Греби! Греби, девчонка! Греби, быть может, удастся дотянуть! У тебя сильные плечи, сильные руки. Берег, вон твой берег…
‹…›
Святитель Николай, помощник скорый, спаситель, молельщик, чудотворец, помоги…
— Екатерина Петровна, — сказала я остывающей, тяжелой, как памятник, с постамента свергнутый, чугунный, княгине на ухо, в волосатую седую мочку, хотя уже ничего не слышала она, а только длинно, бесконечно, без выдохов и вдохов, хрипела. — Екатерина… Петровна…
Не слышала она ничего.
И последний букет на столе благоухал в чисто вымытой, искрящейся в свете ночного дальнего фонаря, старой хрустальной вазе.
Утром появилась сестра милосердия, угрюмая кикимора. В руках у нее была корзинка со снедью, как всегда. И, как всегда, на плече ее болталась сумка со шприцами и ампулами.
Я открыла ей дверь.
— Екатерина Петровна умерла сегодня ночью, — сказала я медсестре и отвернулась к стене.
А потом, через le tempe dʼun soupir, повернулась опять.
Болотная, бедная кикимора вцепилась в ремень медицинской сумки, и я увидела, как рука ее побелела.
— Умерла?! — визгнула она. — Умерла, да что вы говорите?! Мы же так за ней ухаживали! Мы ходили за ней, как за родной! Что-то тут нечисто! А драгоценности все на месте?!
Она окинула меня диким лесным взглядом.
И я тоже посмотрела на нее, посмотрела ей прямо в глаза и ничего не ответила ей.
Из корзинки сладко пахло хорошей едой: копченым мясом, инжирами, апельсинами, лимонной цедрой. Из сумки терпко и горько пахло лекарствами. Мои слезы, что лились у меня по губам, были горькие и сладкие, и я пила их, как воду.

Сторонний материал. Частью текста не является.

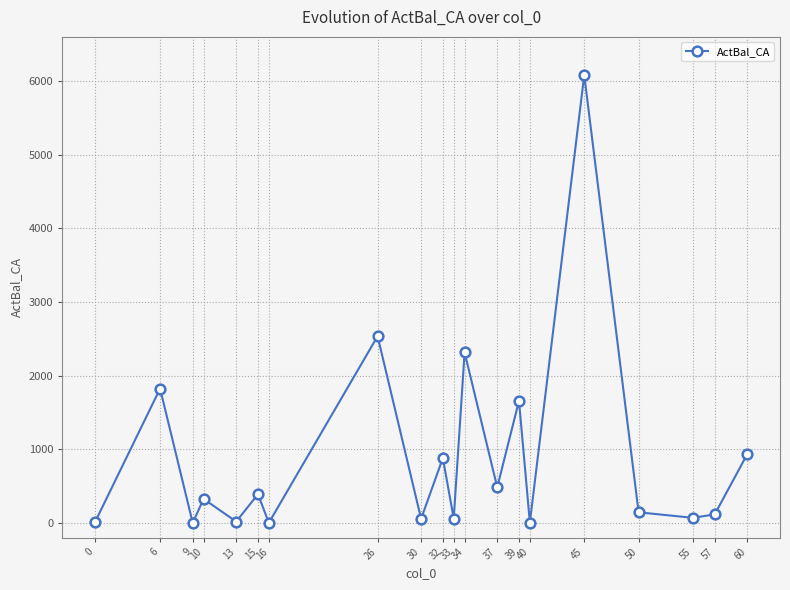

What is the difference between the second highest and second lowest values?

2534.9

Потом приходили понятые. Потом пришли милиционеры. Потом приехали, кажется, врачи и что-то пытались сделать с княгиней. Я не понимала что. Я была тут, в комнате, где она умерла, в нашей с ней спальне, но я ничего не видела, вернее, видела серый туман и лица в тумане, а слышала все смутно, как сквозь плотную пыльную штору.
Потом я позвонила дяде Мише. Трубку взяла Верочка.

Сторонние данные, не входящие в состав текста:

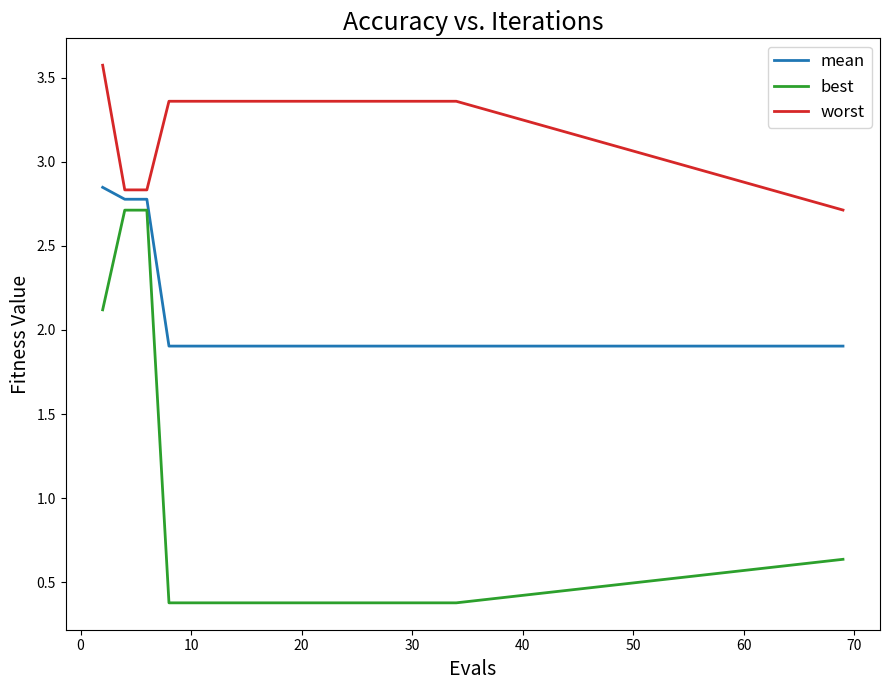

True or false: mean and worst cross at least once.

False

— Мяу, — томно, в нос пропела Верочка, услышав мой голос, — мя-а-а-ау, Леночка! Как ты, дорога-а-а-ая? Как твоя княгинюшка? Как вы там обе, ки-и-и-иски?
— Верочка, — сказала я, не слыша своего голоса, — Екатерины Петровны больше нет.
— О! — услышала я на другом конце провода. — О! Царствие небесное! Мяу! Чудная была женщина. Теперь таких нет! Я помолюсь за нее. Мы все помолимся!
Верочка так спокойно говорила это, и я не понимала, как можно было так спокойно говорить.
Но я тоже была спокойная. Еще спокойнее, чем она. Чем все они тут, в мертвой квартире.
— Помолитесь, — сказала я, — да, конечно. Помолитесь.